* **What you need to do**
Reproduce the stretch of the sales games article from "However, salespeople need" through "games can help.", word for word.

* **Source text**
11 Fun Sales Games for Learning Skills Fast

Dave Cherrie
January 4, 2023

Most employees don’t think fun sales training games are possible.

Most employees don’t think fun sales training games are possible. To them, sales is work; there’s no time or way to enjoy it.

However, salespeople need motivation and benefit from an enjoyable—but still professional—work environment. You need to bridge that gap, and fun sales games can help.

Eighty percent of American consumers consider the combination of speed, convenience, and knowledgeable, friendly service to be the most important part of a positive customer experience. These five fun sales training games can strengthen your employees’ skills to ultimately deliver that experience.

6 Benefits to using games in sales training

Avoid holding yet another meeting that could’ve been an email. Instead, use sales training games to make conferences fun, and enjoy these added benefits too:

  1. Builds relationships: Nothing helps team members come together like a friendly game or puzzle to solve. Gamifying your training incentivizes your team to work together and learn from each other. These connections are becoming more and more critical, according to O.C. Tanner’s 2021 Global Culture Report.
  2. Engages your team: Another 9 AM meeting with a PowerPoint presentation? Yawn. A 9 AM meeting where your sales team gets to play games? We’re suddenly wide awake.
  3. Provides feedback: Games are a great way for sales reps to quickly learn whether they’ve made the right or wrong move. Better yet, they help reps understand the skills and knowledge they need to acquire in order to move up a level.
  4. Unleashes competitive spirit: There’s nothing wrong with friendly competition, and there are plenty of sales games that pit individual reps against each other to see who can reach a particular milestone first. Just make sure everyone knows that individual wins contribute to team wins too.
  5. Boosts communication: When your team has to work together to win a game, communication is a must. Games help team members learn how to best communicate with each other and give them a chance to learn more about each other outside the normal workplace scope.
  6. Encourages learning: Include your company’s products or services in the games you choose, and you set the stage for your sales team to learn the ins and outs of your offerings. Even team veterans may find insights based on how others perceive, explain, and sell the products.
  7. Rewards success: Sales games create opportune moments to reward your sales professionals. Just do me a favor and leave the ice cream sandwiches at home. Instead, use a gamification platform like Arcade to automate sales games and let your team choose rewards that mean the most to them.

* **Stored data**
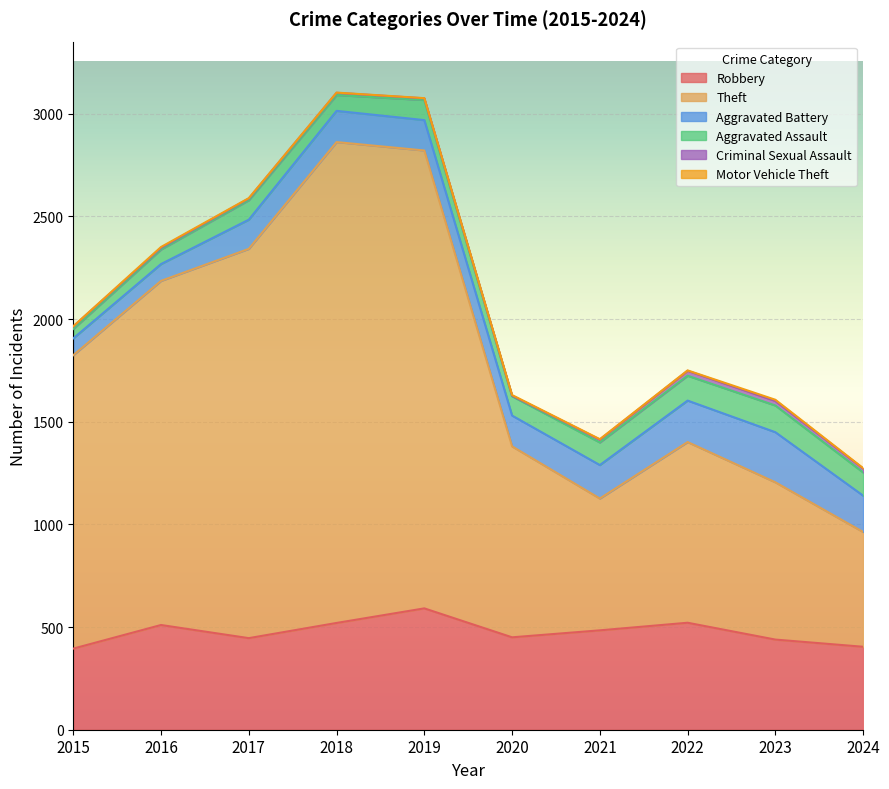

What is the difference between the Criminal Sexual Assault values at 2020 and 2019?

5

* **Result for this exercise**
However, salespeople need motivation and benefit from an enjoyable—but still professional—work environment. You need to bridge that gap, and fun sales games can help.